Exercise instructions –
1. In the forum thread about the Geforce 8900 GTX, what is the reported cost of the 8900 GTX?
2. Reproduce the part of the forum thread that opens with the words containing "please, if anyone" and closes with "forum for opinions.".
3. According to the forum thread, why does hemants consider waiting for the new cards worthwhile?

Excerpt –
━━━━━━━━━━━━━━━━━━━━━━━━━━━━━━

# nVidia's new Gods : Geforce 8900 GTX 8950 GX2



## hemants (Nov 20, 2005)

so now the thing is......all the sites tht report the existance of the above mentioned graphics cards hav said that the prices of the existing 8800 series is goin to fall (by more than 100$).

i wud like to knw how long do i have to wait for these cards to come?

the reported cost of the 8900 GTX is 550$ , considering tht the 8800 GTX is available for tht much right now (n i am plannin to buy tht)..it wud definately be worth the wait

please, if anyone has any clue of their arrival, do let me know

thnkyu soo much


----------



## MunkyPhil (Apr 7, 2006)

Hi hemants,

Just a word of warning, I don't think your power supply will be able to deal with the 8800GTX. Do some searching around and you'll find the rated wattage for that card or post in the RAM and PSU forum for opinions.


----------



## hemants (Nov 20, 2005)

uhh...how do u know what power supply ill be using when i buy geforce 8800gtx??


----------



## ebackhus (Apr 21, 2005)

90% of the staff at TSF is also imbued with psychic powers. I don't even think my PSU would handle an 8800GTX.


----------



## hemants (Nov 20, 2005)

umm..okay...

ive alrdy had dsicussions in various forums regardin the powersupply i should go for...so dont worry about tht

please can yu answer my question that has been posted here n not things regardin the power suply of the gtx??


----------



## FreoHeaveho (Aug 22, 2006)

Hi Hemants, basically you are asking us to guess what the IT market is going to sell 'new' cards for. ATI may bring out a show stealer for cheaper, or the 8900 may be junk. Either way its like looking into a crystal ball. All the above cards you refer to will blast through anything your system can handle.

━━━━━━━━━━━━━━━━━━━━━━━━━━━━━━

[Entries drawn from a collection]
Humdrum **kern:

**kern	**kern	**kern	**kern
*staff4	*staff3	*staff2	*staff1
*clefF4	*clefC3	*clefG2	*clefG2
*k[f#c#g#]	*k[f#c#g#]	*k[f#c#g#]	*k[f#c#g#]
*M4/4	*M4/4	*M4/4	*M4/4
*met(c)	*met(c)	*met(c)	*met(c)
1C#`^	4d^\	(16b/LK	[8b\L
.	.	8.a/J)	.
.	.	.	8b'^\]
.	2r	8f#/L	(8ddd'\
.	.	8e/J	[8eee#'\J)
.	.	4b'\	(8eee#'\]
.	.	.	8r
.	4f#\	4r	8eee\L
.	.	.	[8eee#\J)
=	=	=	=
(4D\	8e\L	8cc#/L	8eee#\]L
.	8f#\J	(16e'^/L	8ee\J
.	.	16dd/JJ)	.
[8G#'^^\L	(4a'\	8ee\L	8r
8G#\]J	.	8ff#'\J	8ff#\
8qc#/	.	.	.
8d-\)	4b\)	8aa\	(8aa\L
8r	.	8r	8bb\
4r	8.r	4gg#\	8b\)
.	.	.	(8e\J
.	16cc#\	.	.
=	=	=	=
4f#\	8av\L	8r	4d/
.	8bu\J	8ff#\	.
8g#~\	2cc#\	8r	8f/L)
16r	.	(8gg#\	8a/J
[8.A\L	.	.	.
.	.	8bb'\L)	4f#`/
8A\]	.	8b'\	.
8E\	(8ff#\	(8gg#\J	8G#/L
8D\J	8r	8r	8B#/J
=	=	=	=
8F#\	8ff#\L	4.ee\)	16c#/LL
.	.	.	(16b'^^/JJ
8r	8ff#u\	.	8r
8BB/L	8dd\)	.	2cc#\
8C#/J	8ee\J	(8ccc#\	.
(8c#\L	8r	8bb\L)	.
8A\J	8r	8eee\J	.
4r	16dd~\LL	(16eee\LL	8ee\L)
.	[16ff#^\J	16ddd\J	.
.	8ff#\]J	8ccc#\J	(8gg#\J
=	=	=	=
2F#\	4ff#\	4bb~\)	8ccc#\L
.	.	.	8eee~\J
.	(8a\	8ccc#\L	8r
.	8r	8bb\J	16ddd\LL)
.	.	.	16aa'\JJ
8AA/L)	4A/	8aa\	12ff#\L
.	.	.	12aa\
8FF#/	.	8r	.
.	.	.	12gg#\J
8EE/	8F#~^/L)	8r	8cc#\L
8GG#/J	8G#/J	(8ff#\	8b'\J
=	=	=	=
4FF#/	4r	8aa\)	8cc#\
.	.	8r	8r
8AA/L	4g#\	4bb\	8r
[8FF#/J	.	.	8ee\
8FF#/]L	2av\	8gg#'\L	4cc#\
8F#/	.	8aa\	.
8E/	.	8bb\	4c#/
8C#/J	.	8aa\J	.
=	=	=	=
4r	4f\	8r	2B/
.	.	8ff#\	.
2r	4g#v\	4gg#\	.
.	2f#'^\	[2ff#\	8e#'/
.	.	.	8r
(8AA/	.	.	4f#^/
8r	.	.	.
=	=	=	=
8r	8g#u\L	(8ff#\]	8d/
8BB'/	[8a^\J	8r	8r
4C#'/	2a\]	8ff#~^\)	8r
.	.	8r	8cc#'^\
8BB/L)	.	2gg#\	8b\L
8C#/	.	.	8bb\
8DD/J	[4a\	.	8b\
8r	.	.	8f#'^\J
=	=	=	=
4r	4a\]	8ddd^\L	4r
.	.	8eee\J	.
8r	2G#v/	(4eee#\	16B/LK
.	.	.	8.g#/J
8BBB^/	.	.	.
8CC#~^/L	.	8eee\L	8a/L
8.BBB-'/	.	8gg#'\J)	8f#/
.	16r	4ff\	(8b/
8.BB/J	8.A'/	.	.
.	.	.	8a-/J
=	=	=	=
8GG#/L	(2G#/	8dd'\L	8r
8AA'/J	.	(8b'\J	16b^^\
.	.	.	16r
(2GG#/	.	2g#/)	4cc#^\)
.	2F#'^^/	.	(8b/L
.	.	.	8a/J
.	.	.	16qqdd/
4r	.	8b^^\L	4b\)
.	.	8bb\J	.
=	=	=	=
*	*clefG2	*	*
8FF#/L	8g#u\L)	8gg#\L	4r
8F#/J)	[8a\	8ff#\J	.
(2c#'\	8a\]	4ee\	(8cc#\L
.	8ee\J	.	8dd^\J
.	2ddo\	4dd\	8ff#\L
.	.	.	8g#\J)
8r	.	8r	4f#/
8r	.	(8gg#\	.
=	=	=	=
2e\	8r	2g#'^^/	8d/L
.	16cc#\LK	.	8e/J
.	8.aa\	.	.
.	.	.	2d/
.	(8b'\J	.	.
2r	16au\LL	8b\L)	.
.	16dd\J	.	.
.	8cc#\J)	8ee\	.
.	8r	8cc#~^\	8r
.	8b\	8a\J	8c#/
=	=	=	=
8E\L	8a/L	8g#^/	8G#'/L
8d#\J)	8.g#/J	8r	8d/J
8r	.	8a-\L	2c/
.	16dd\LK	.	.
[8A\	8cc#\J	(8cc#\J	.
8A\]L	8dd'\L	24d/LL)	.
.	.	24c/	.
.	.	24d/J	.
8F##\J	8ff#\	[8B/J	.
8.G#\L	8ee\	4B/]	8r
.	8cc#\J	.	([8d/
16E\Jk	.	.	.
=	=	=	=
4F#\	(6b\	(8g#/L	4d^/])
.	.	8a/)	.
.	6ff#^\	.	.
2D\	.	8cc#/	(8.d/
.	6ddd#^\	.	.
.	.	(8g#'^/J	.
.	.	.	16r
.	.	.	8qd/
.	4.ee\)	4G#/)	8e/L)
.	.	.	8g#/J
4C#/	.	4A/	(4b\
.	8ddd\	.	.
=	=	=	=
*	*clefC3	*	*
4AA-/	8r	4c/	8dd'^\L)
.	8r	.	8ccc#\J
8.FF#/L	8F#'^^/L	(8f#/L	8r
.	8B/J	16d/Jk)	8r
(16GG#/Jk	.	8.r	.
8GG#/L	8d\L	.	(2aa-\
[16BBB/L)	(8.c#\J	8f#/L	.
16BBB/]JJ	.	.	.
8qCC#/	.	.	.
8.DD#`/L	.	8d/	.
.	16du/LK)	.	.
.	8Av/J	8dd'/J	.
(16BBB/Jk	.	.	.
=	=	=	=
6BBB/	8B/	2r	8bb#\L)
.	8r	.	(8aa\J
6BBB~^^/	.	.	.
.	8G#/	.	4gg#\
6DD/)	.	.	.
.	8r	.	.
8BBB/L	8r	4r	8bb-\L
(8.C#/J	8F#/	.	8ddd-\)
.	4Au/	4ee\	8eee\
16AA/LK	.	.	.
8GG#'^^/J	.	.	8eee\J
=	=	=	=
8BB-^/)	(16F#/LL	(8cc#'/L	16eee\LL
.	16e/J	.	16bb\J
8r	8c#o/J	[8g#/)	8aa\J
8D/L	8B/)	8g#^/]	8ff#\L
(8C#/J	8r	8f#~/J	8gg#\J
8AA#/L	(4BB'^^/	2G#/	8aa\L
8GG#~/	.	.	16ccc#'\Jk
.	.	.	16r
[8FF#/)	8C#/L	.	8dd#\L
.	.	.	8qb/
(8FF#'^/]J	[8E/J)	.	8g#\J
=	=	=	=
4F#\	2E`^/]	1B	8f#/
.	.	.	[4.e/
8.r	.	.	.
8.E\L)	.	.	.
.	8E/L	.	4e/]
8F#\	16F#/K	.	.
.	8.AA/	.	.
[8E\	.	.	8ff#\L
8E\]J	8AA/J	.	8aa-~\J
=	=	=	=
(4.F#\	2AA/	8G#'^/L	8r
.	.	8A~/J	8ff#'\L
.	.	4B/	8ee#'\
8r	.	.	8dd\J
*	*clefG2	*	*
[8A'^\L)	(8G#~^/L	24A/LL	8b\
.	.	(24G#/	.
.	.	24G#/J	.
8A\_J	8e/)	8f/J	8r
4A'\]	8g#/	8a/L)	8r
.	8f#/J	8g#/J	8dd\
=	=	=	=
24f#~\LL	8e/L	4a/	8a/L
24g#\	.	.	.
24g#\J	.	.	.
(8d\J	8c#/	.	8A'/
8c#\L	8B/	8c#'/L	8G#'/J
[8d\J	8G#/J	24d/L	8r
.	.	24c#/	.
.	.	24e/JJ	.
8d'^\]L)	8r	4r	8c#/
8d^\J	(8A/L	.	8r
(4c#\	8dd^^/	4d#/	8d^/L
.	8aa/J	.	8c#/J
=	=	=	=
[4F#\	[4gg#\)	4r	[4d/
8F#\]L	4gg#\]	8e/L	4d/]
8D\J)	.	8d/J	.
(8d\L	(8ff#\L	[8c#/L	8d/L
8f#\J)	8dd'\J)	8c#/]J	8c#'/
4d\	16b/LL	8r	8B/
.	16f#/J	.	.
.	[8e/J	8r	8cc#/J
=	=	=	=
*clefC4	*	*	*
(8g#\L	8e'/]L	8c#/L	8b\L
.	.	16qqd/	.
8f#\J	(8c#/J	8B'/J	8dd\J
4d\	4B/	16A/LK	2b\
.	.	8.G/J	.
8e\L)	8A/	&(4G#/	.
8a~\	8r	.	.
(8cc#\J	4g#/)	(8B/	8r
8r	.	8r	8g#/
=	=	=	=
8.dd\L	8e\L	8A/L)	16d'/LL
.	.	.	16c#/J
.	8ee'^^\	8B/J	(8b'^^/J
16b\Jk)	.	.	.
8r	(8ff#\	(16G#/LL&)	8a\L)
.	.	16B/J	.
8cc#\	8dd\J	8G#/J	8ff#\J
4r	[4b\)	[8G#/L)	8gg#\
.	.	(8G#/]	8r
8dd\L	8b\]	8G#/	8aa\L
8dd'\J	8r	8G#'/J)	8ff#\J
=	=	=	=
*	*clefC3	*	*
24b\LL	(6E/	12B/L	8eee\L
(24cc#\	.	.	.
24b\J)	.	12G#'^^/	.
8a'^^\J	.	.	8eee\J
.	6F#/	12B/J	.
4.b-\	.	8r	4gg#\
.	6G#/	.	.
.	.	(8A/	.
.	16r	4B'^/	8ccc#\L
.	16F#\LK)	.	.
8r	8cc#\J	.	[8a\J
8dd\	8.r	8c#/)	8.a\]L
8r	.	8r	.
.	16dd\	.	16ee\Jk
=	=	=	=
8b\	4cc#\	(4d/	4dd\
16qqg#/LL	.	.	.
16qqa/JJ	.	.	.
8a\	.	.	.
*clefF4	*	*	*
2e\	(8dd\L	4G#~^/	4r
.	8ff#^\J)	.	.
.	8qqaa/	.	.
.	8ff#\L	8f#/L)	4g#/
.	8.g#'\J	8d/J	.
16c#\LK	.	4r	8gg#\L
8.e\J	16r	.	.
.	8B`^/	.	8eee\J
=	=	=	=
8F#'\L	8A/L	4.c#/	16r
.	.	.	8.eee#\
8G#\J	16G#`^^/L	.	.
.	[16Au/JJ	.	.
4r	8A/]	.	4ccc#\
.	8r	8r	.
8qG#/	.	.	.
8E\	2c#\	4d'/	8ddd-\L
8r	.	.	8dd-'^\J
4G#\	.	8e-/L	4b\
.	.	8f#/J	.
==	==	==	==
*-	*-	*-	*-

━━━━━━━━━━━━━━━━━━━━━━━━━━━━━━

Solved problems –
1. The reported cost of the 8900 GTX is $550.

2.
please, if anyone has any clue of their arrival, do let me know

thnkyu soo much


----------



## MunkyPhil (Apr 7, 2006)

Hi hemants,

Just a word of warning, I don't think your power supply will be able to deal with the 8800GTX. Do some searching around and you'll find the rated wattage for that card or post in the RAM and PSU forum for opinions.

3. The 8900 GTX is reported to cost $550, which is what the 8800 GTX sells for now, and hemants plans to buy the 8800 GTX. Sites also report that prices of the existing 8800 series will drop by more than $100 once the new cards appear.